When I experienced Postpartum Psychosis following the birth of my son I was totally shocked as I had never experienced mental illness previously.
My feelings ranged from confusion, elation, shock and embarrassment to overwhelming fear.
On World Mental Health Day 2016 I would really like to get the message out there to everyone to talk about mental health.
When I hear the statistic that one in four people struggle with their mental health, I believe the figures are more than one in four. Everyone suffers in some way whether it's stress, anxiety, panic, depression or other mental ill health. No-one is exempt.
The fear, shock and anguish of being admitted to a psychiatric hospital, sectioned and separated from my six day old baby affected me in a way that I felt unable to talk about it. My self confidence and self identity was crushed and it was 13 years until I met another person who had experienced Postpartum Psychosis and I began to talk about it.

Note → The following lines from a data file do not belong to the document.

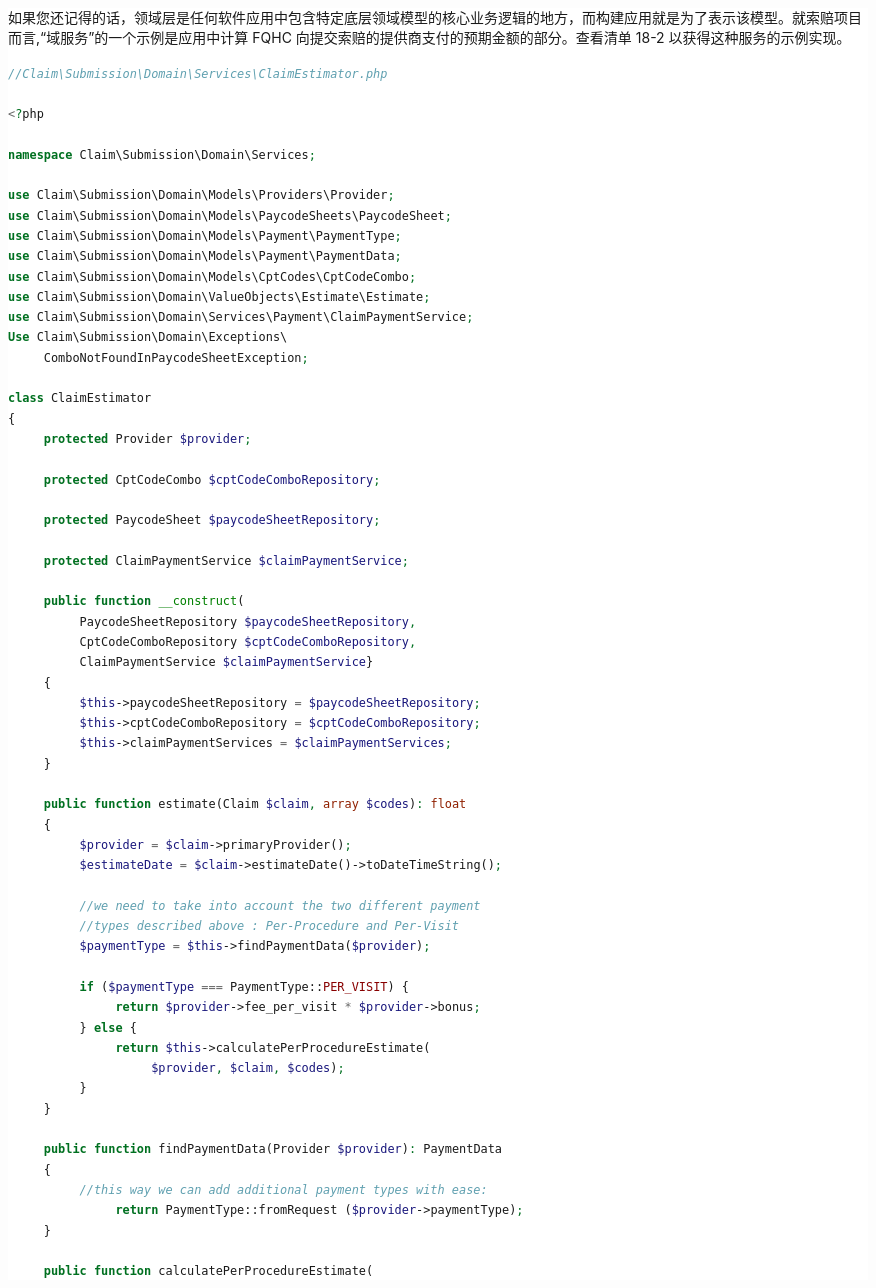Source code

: 如果您还记得的话，领域层是任何软件应用中包含特定底层领域模型的核心业务逻辑的地方，而构建应用就是为了表示该模型。就索赔项目而言,“域服务”的一个示例是应用中计算 FQHC 向提交索赔的提供商支付的预期金额的部分。查看清单 18-2 以获得这种服务的示例实现。

```php
//Claim\Submission\Domain\Services\ClaimEstimator.php

<?php

namespace Claim\Submission\Domain\Services;

use Claim\Submission\Domain\Models\Providers\Provider;
use Claim\Submission\Domain\Models\PaycodeSheets\PaycodeSheet;
use Claim\Submission\Domain\Models\Payment\PaymentType;
use Claim\Submission\Domain\Models\Payment\PaymentData;
use Claim\Submission\Domain\Models\CptCodes\CptCodeCombo;
use Claim\Submission\Domain\ValueObjects\Estimate\Estimate;
use Claim\Submission\Domain\Services\Payment\ClaimPaymentService;
Use Claim\Submission\Domain\Exceptions\
     ComboNotFoundInPaycodeSheetException;

class ClaimEstimator
{
     protected Provider $provider;

     protected CptCodeCombo $cptCodeComboRepository;

     protected PaycodeSheet $paycodeSheetRepository;

     protected ClaimPaymentService $claimPaymentService;

     public function __construct(
          PaycodeSheetRepository $paycodeSheetRepository,
          CptCodeComboRepository $cptCodeComboRepository,
          ClaimPaymentService $claimPaymentService}
     {
          $this->paycodeSheetRepository = $paycodeSheetRepository;
          $this->cptCodeComboRepository = $cptCodeComboRepository;
          $this->claimPaymentServices = $claimPaymentServices;
     }

     public function estimate(Claim $claim, array $codes): float
     {
          $provider = $claim->primaryProvider();
          $estimateDate = $claim->estimateDate()->toDateTimeString();

          //we need to take into account the two different payment
          //types described above : Per-Procedure and Per-Visit
          $paymentType = $this->findPaymentData($provider);

          if ($paymentType === PaymentType::PER_VISIT) {
               return $provider->fee_per_visit * $provider->bonus;
          } else {
               return $this->calculatePerProcedureEstimate(
                    $provider, $claim, $codes);
          }
     }

     public function findPaymentData(Provider $provider): PaymentData
     {
          //this way we can add additional payment types with ease:
               return PaymentType::fromRequest ($provider->paymentType);
     }

     public function calculatePerProcedureEstimate(
```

"The fear and shame became less and less. This was a turning point for me in my recovery."
What I want to say is mental illness can happen to anyone and is likely to affect every one of us at some point in our lives. Let's talk about mental health and get rid of the awful stigma which stops so many of us talking about it.

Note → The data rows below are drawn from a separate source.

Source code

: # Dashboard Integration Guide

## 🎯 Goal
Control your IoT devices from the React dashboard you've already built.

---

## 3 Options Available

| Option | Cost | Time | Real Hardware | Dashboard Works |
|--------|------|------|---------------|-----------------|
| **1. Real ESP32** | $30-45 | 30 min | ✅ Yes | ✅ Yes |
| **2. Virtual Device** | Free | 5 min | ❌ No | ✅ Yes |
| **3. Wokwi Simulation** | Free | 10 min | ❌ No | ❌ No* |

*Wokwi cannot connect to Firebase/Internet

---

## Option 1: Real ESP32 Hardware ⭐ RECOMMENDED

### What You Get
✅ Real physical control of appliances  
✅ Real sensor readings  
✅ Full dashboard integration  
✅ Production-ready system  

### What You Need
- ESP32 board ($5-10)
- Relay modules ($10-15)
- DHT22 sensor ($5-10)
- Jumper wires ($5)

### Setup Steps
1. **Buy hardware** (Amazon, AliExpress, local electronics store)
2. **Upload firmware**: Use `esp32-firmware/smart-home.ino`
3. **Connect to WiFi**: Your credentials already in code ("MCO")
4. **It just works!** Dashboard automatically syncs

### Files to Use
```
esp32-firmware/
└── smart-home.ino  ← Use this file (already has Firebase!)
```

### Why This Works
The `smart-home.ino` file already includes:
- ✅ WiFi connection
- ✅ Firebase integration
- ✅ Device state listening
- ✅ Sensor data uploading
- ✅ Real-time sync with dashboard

Following Postpartum Psychosis I was diagnosed with Bipolar disorder which is something I found difficult to accept. I find managing bipolar difficult and frightening however I was lucky that for 15 years I was well on Lithium medication. In the last five years it has been a lot more difficult.
I don't know if my medication is less effective now after I stopped it many years ago and went back on it. I have episodes of what may be hormonal depression which affects every aspect of my life. Driving, working, etc. are extremely difficult at these times.
I have a very understanding husband and a very supportive mum. My husband recognises when I am becoming unwell. I talk to him and don't feel afraid to say when I'm feeling awful. I've become very good at putting on a smile and pretending to the outside world that I'm ok. My husband tells me it's ok not to be ok and I don't have to pretend.
What I've learned from over 20 years of the roller coaster of mental illness is not to be afraid to say when I'm not ok and by talking to those who understand, it means I don't have to go through this alone.
Please talk about mental health, educate others and end the stigma.